そこそこの貴族出身ならスカーレットにも分かるが、そうではなくてメイドをしているなら名前も聞いたことがないような低位貴族か平民だろう。王宮から追い出したとしても、身の丈に合った平凡でつまらない幸せを手にして終わりかもしれない。
それでは駄目だ。スカーレットの機嫌を損ねたのだから、惨めで死にたくなるような思いをさせてやらなければ。

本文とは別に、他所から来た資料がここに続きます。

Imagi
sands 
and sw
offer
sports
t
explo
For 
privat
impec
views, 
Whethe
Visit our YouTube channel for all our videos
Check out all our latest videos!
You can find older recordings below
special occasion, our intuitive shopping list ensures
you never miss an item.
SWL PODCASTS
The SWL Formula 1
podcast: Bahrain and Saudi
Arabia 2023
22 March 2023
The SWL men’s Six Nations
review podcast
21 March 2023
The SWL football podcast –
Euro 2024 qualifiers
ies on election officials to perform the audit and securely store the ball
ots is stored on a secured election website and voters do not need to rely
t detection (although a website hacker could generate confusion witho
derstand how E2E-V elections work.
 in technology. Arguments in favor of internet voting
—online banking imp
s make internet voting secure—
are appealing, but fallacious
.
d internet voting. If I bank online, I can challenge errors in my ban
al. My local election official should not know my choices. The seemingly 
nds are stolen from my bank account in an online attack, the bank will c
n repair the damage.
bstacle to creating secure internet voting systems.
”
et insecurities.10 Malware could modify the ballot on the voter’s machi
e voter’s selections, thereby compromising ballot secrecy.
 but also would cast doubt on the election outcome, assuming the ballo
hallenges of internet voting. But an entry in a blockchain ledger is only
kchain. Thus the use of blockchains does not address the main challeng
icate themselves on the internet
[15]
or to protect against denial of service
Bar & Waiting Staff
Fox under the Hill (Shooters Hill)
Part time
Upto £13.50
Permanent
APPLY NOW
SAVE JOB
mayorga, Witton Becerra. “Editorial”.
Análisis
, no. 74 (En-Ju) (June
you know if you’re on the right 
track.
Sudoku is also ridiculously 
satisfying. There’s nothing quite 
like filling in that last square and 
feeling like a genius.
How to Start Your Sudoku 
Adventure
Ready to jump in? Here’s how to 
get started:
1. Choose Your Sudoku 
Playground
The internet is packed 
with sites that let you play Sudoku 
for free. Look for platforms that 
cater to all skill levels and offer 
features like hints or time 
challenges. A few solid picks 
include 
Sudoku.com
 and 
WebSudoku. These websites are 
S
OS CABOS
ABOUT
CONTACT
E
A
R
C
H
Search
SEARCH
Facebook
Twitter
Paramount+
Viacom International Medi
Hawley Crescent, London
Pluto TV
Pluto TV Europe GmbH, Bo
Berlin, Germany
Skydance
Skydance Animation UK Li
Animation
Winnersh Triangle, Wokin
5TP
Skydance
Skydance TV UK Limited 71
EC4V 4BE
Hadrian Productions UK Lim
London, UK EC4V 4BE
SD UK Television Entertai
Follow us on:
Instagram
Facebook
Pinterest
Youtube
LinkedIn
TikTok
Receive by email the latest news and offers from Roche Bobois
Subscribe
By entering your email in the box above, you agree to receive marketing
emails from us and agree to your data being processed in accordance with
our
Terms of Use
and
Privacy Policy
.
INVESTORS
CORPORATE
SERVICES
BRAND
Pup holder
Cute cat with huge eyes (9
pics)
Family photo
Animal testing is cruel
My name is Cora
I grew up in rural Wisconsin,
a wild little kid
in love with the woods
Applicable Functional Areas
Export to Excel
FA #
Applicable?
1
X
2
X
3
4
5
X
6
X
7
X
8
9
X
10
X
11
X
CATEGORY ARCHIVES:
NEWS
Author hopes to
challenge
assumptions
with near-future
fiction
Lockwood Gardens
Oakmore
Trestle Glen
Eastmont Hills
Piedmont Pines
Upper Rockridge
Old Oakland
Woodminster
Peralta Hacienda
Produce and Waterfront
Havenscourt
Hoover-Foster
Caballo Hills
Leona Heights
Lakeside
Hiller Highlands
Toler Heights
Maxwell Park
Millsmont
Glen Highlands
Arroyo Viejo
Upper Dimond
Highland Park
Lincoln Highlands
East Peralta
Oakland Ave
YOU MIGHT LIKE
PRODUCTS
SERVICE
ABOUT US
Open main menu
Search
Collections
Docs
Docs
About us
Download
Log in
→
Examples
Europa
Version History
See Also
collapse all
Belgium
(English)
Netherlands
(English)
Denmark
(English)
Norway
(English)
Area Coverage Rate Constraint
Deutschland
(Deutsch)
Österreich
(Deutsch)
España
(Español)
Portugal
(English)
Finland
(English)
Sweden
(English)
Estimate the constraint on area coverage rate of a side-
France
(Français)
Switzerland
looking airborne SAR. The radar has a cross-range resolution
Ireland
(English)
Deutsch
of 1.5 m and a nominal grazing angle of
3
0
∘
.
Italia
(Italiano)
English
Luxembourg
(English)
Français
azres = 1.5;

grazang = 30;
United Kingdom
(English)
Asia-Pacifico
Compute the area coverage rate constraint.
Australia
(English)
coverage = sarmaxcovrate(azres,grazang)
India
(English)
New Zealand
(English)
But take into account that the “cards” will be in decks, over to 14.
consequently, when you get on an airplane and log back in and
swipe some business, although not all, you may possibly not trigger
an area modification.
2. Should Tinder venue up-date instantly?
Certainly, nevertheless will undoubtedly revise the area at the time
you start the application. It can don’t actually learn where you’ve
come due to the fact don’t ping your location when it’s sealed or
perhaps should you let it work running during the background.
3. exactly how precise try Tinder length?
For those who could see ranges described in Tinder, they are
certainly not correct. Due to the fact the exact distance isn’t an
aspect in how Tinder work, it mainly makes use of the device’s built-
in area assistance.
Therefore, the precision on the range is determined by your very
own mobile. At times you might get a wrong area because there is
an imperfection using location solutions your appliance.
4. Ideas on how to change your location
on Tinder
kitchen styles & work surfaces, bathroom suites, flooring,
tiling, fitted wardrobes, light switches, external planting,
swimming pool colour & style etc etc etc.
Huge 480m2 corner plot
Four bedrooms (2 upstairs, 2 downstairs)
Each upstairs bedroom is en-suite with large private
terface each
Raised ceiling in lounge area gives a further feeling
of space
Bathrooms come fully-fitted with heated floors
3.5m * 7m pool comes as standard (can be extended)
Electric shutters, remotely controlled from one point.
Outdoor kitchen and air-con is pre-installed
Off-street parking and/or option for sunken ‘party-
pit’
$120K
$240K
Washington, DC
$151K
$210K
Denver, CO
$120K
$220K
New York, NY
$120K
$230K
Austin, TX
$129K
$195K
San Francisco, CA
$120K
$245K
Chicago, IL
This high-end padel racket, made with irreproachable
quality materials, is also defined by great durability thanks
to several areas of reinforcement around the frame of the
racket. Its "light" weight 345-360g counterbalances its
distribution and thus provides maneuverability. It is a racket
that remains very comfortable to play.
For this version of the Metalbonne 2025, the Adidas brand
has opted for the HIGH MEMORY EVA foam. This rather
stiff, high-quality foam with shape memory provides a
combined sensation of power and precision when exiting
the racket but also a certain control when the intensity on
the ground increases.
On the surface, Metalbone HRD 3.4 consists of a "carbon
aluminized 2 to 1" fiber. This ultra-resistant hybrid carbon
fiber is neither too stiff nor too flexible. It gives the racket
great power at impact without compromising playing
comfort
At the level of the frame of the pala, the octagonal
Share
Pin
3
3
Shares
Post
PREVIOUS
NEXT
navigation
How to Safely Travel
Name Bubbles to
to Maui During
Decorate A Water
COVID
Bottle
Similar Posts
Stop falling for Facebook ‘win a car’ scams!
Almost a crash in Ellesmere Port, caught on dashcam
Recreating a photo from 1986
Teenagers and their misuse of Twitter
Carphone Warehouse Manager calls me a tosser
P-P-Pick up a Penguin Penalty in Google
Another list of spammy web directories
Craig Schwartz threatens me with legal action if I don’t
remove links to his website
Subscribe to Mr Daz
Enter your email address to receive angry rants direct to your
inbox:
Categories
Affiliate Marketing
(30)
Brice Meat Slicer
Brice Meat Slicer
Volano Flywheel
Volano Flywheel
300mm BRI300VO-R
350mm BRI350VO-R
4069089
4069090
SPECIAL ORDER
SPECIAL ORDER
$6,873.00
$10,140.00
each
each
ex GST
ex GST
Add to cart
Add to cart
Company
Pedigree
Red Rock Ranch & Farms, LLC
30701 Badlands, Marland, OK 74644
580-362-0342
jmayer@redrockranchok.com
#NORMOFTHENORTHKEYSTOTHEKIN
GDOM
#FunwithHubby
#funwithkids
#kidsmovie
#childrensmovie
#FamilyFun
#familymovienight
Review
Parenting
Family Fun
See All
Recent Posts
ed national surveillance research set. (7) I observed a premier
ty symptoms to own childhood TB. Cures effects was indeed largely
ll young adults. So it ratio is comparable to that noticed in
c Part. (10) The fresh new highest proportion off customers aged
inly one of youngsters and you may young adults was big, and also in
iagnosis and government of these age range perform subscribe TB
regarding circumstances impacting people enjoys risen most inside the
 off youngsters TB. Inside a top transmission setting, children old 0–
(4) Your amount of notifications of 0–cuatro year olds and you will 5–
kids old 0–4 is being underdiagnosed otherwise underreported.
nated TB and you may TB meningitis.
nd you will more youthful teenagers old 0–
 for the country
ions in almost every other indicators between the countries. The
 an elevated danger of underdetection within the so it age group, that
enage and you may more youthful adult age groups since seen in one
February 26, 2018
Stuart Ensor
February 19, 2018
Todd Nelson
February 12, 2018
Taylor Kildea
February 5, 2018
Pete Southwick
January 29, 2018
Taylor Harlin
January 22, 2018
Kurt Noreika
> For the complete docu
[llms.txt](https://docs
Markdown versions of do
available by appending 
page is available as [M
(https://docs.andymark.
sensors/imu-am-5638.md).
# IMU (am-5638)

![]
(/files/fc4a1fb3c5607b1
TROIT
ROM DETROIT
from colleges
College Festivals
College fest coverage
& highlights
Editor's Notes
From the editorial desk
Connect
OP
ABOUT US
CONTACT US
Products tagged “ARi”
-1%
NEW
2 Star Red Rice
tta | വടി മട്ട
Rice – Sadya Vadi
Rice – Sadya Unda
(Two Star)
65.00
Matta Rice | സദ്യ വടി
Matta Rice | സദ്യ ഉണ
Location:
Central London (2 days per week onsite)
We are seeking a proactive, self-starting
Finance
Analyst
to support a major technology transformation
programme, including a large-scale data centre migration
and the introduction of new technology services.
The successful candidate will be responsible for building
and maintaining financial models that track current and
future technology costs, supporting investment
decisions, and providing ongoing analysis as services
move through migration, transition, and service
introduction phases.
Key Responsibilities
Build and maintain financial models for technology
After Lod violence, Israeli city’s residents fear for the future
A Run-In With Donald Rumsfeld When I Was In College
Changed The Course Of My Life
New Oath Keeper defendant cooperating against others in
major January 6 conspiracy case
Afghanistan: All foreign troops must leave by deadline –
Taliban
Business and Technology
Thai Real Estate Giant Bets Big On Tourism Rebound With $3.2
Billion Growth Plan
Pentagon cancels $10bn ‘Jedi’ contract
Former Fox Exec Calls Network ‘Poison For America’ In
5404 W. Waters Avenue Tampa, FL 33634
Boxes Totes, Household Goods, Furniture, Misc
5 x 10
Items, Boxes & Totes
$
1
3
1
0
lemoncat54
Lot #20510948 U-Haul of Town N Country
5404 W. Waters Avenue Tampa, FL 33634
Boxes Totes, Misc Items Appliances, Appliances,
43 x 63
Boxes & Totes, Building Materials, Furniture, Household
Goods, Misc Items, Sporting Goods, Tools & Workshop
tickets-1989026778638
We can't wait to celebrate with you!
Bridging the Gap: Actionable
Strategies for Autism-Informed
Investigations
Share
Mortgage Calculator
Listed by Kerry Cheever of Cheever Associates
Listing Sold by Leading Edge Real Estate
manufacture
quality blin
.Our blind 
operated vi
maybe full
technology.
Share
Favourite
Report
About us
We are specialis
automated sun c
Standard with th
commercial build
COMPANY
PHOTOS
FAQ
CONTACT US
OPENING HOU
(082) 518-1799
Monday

名前くらいは知っておきたかったが、ザエルは知らないようだった。
他のメイドに探りをいれてもいいかもしれない。そんなメイドを気にしていると思われるのは癪だから、さりげなくやらないと。
(まあ、そんなに調子に乗っているメイドなら、すぐに追い詰めるチャンスが来るわよね)
あえて一時の幸せを堪能させてやるのも悪くない。そうすることでそれを失った時の絶望もより引き立つというものだ。
その時のことを想像して楽しくなりながら、スカーレットはもう一度メイドを睨みつけるとその場を立ち去った。
◆◇◆◇
ザエルは、自分のことを人の顔色や感情の機微には聡い方だと思っている。
だから、もちろんスカーレットが聖女らしからぬ性格をしていることにも当然気づいていた。
ただ、ザエルにとって聖女か聖女じゃないかが重要であり、その人となりなどどうでもよいことだった。
聖女を聖女たらしめるのは人柄ではなく、その特別な能力なのだから。
幼き頃、聖女の誕生を確信したあの日から、ザエルはずっと、いつか来る日に聖女の側に侍ることができるように、考えて考えて考えて生きてきた。
──いつか、自分が救われる日を願って。